Robin Botie of ithaca, New York, makes rituals and toasts with sisters on their mother's 90th birthday.“What kind of rituals did you do?” a friend asked, peering at me from the corner of one eye, like I was talking about voodoo or séances. But there’s nothing mystical about rituals. They are simply small acts done to honor someone or to remember an event. We do rituals all the time. Like lighting candles on a cake and singing happy birthday. Like raising the flag. Feasting on Thanksgiving. Graduations and marriages are rituals. Rituals can be private or public acknowledgements. They can follow age-old traditions or be unique responses to mark a special moment. There are rituals of joy and rituals for healing. To create a ritual, you just do something to make a meaningful connection to whomever or whatever you want to commemorate.

“Well, the whole trip to the Rocky Mountains was a tribute to my daughter who died,” I told my skeptical friend. “I threw her jewels off the highest cliffs I could find, sang her songs, and blew bubbles into the wind. I read my manuscript aloud to her, a few chapters each day, by a lake. There were chocolates. Candles. And on the last evening, I stood watching the sun set over the elk field as I listened to the CD she left me.”
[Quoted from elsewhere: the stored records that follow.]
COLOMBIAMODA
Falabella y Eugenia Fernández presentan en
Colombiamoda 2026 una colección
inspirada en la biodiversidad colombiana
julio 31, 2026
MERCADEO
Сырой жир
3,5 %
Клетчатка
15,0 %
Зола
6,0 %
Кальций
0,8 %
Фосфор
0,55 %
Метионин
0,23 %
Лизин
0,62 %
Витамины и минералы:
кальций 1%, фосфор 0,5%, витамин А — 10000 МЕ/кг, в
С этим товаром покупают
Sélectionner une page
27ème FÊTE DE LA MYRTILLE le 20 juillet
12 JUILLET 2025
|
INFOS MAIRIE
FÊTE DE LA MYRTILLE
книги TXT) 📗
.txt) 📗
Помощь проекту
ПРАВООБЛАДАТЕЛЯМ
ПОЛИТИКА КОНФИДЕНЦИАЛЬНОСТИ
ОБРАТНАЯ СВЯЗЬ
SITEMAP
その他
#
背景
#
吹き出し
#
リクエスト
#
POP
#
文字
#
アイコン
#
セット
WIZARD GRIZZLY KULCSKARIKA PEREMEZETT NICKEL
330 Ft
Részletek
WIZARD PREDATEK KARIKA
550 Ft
Long before my daughter died, my first rituals were funerals for dead birds. The neighborhood kids shared solemn words as we wrapped small creatures in Kleenex with shriveled dandelion buds, and buried them in the tiny space between the back of a garage and my mother’s rock garden. Later, rituals focused on the changing seasons. In the fall there was apple picking, pumpkin carving, the annual cooking and freezing of hearty soups, and traveling the countryside to view the fall colors.
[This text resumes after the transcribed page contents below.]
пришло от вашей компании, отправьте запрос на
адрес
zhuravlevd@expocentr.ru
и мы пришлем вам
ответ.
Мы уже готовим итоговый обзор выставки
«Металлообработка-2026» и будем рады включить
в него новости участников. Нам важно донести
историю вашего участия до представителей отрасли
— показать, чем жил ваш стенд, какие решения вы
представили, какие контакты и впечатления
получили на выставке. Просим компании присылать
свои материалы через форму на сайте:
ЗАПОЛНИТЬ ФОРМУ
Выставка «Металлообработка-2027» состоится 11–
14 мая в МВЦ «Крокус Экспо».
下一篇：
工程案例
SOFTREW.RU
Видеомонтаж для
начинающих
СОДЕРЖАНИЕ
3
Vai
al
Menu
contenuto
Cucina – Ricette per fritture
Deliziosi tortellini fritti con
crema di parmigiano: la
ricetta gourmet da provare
The beginning of October is the time for the bittersweet annual ritual of closing the season at my mother’s summer home. My sisters and I gathered in Massachusetts the past weekend. I packed up the old philodendron plant that lives on the porch during the warm months and returns with me to Ithaca for the winter. My sisters raided the closets for cold-weather coats. And then we all made the rounds to say goodbye to Hoadley Gallery, the Shear Design Hair Salon, and Chez Nous Bistro. Until next summer.

“Cheers!” We raised our wineglasses and clinked them heartily. For three days we feasted and toasted. It was our mother’s 90th birthday.